**What you should do**:
Go through the material line by line. Say how many lines contain the word "собрания", and give nothing more.
_ _ _ _
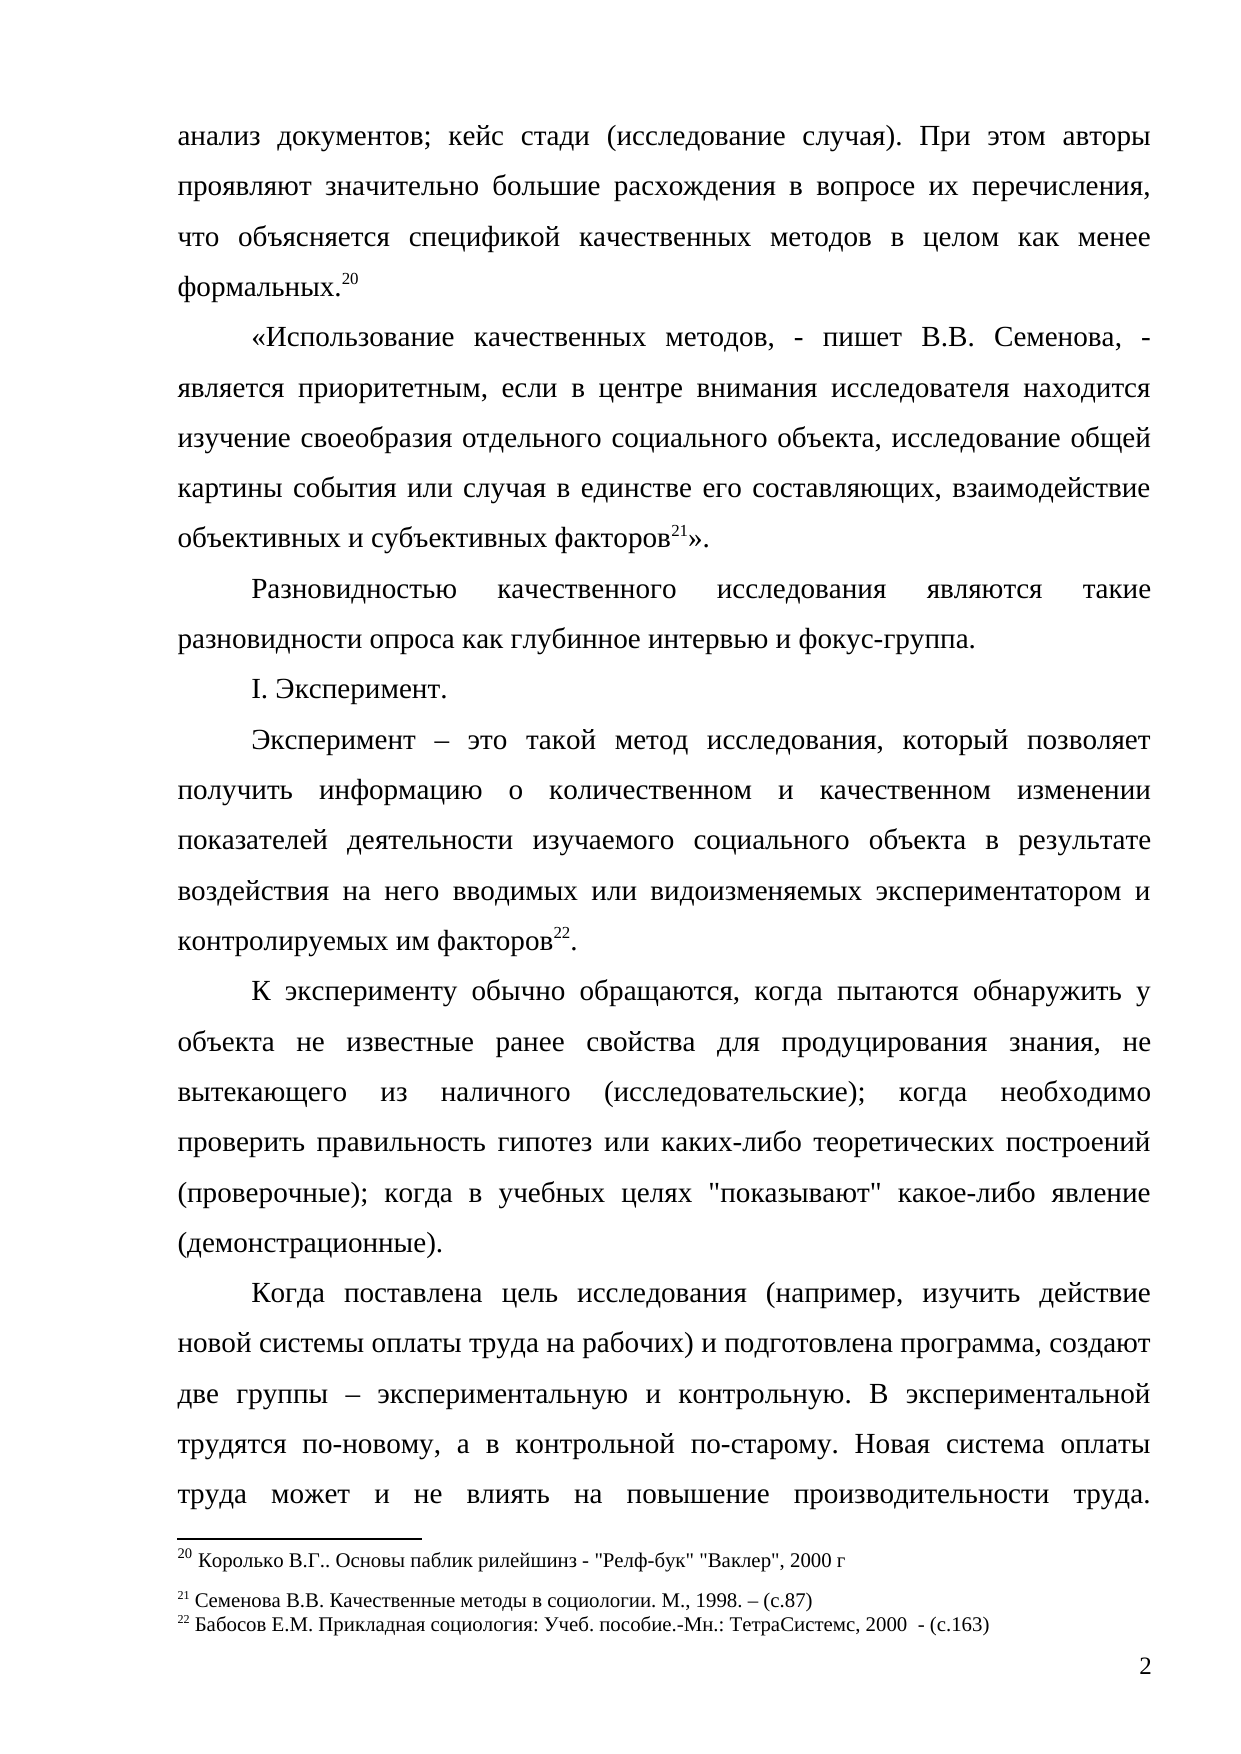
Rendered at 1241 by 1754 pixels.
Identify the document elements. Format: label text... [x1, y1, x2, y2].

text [177, 1275, 1152, 1510]
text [177, 118, 1152, 303]
text «Использование качественных методов, - пишет В.В. Семенова, - является приоритетным, если в центре внимания исследователя находится изучение своеобразия отдельного социального объекта, исследование общей картины события или случая в единстве его составляющих, взаимодействие объективных и субъективных факторов». [177, 319, 1152, 554]
text Эксперимент – это такой метод исследования, который позволяет получить информацию о количественном и качественном изменении показателей деятельности изучаемого социального объекта в результате воздействия на него вводимых или видоизменяемых экспериментатором и контролируемых им факторов. [177, 722, 1152, 957]
text I. Эксперимент. [177, 672, 1152, 705]
text Разновидностью качественного исследования являются такие разновидности опроса как глубинное интервью и фокус-группа. [177, 571, 1152, 655]
text К эксперименту обычно обращаются, когда пытаются обнаружить у объекта не известные ранее свойства для продуцирования знания, не вытекающего из наличного (исследовательские); когда необходимо проверить правильность гипотез или каких-либо теоретических построений (проверочные); когда в учебных целях "показывают" какое-либо явление (демонстрационные). [177, 973, 1152, 1258]
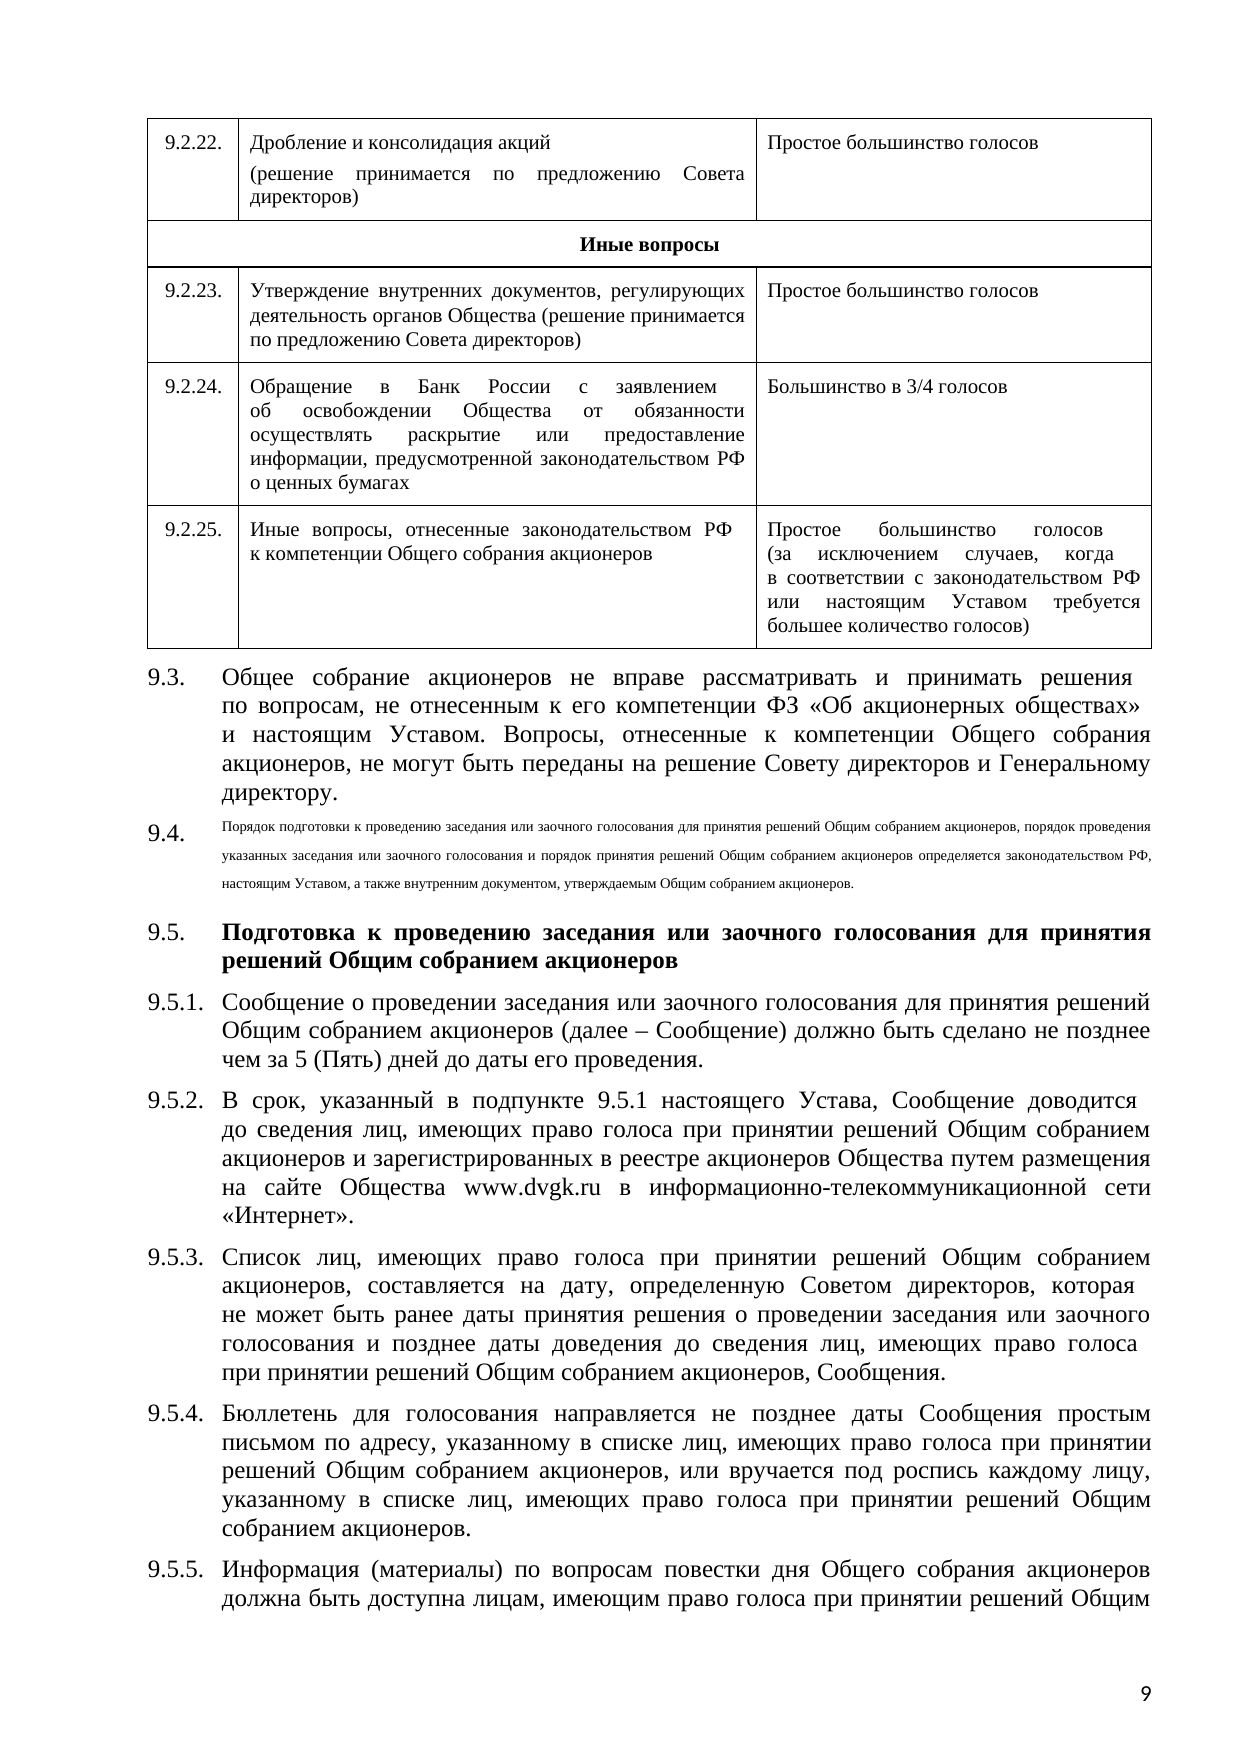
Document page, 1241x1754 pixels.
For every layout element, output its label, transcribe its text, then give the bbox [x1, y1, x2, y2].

table_cell Иные вопросы, отнесенные законодательством РФ к компетенции Общего собрания акционеров [239, 506, 756, 648]
list В срок, указанный в подпункте 9.5.1 настоящего Устава, Сообщение доводится до сведения лиц, имеющих право голоса при принятии решений Общим собранием акционеров и зарегистрированных в реестре акционеров Общества путем размещения на сайте Общества www.dvgk.ru в информационно-телекоммуникационной сети «Интернет». [148, 1085, 1152, 1229]
table_cell Простое большинство голосов (за исключением случаев, когда в соответствии с законодательством РФ или настоящим Уставом требуется большее количество голосов) [757, 506, 1151, 648]
list Порядок подготовки к проведению заседания или заочного голосования для принятия решений Общим собранием акционеров, порядок проведения указанных заседания или заочного голосования и порядок принятия решений Общим собранием акционеров определяется законодательством РФ, настоящим Уставом, а также внутренним документом, утверждаемым Общим собранием акционеров. [148, 818, 1152, 904]
list Общее собрание акционеров не вправе рассматривать и принимать решения по вопросам, не отнесенным к его компетенции ФЗ «Об акционерных обществах» и настоящим Уставом. Вопросы, отнесенные к компетенции Общего собрания акционеров, не могут быть переданы на решение Совету директоров и Генеральному директору. [148, 662, 1152, 805]
table_cell 9.2.22. [148, 119, 238, 219]
table_cell Обращение в Банк России с заявлением об освобождении Общества от обязанности осуществлять раскрытие или предоставление информации, предусмотренной законодательством РФ о ценных бумагах [239, 363, 756, 505]
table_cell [757, 119, 1151, 219]
table_cell Большинство в 3/4 голосов [757, 363, 1151, 505]
table_cell 9.2.25. [148, 506, 238, 648]
table_cell Иные вопросы [148, 221, 1151, 266]
list Бюллетень для голосования направляется не позднее даты Сообщения простым письмом по адресу, указанному в списке лиц, имеющих право голоса при принятии решений Общим собранием акционеров, или вручается под роспись каждому лицу, указанному в списке лиц, имеющих право голоса при принятии решений Общим собранием акционеров. [148, 1398, 1152, 1542]
table_cell Дробление и консолидация акций (решение принимается по предложению Совета директоров) [239, 119, 756, 219]
list Подготовка к проведению заседания или заочного голосования для принятия решений Общим собранием акционеров [148, 917, 1152, 974]
table_cell Утверждение внутренних документов, регулирующих деятельность органов Общества (решение принимается по предложению Совета директоров) [239, 268, 756, 362]
list Сообщение о проведении заседания или заочного голосования для принятия решений Общим собранием акционеров (далее – Сообщение) должно быть сделано не позднее чем за 5 (Пять) дней до даты его проведения. [148, 987, 1152, 1073]
table_cell 9.2.23. [148, 268, 238, 362]
table_cell Простое большинство голосов [757, 268, 1151, 362]
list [148, 1554, 1152, 1612]
list Список лиц, имеющих право голоса при принятии решений Общим собранием акционеров, составляется на дату, определенную Советом директоров, которая не может быть ранее даты принятия решения о проведении заседания или заочного голосования и позднее даты доведения до сведения лиц, имеющих право голоса при принятии решений Общим собранием акционеров, Сообщения. [148, 1242, 1152, 1385]
table_cell 9.2.24. [148, 363, 238, 505]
_ _ _ _
**Solution to the problem**:
2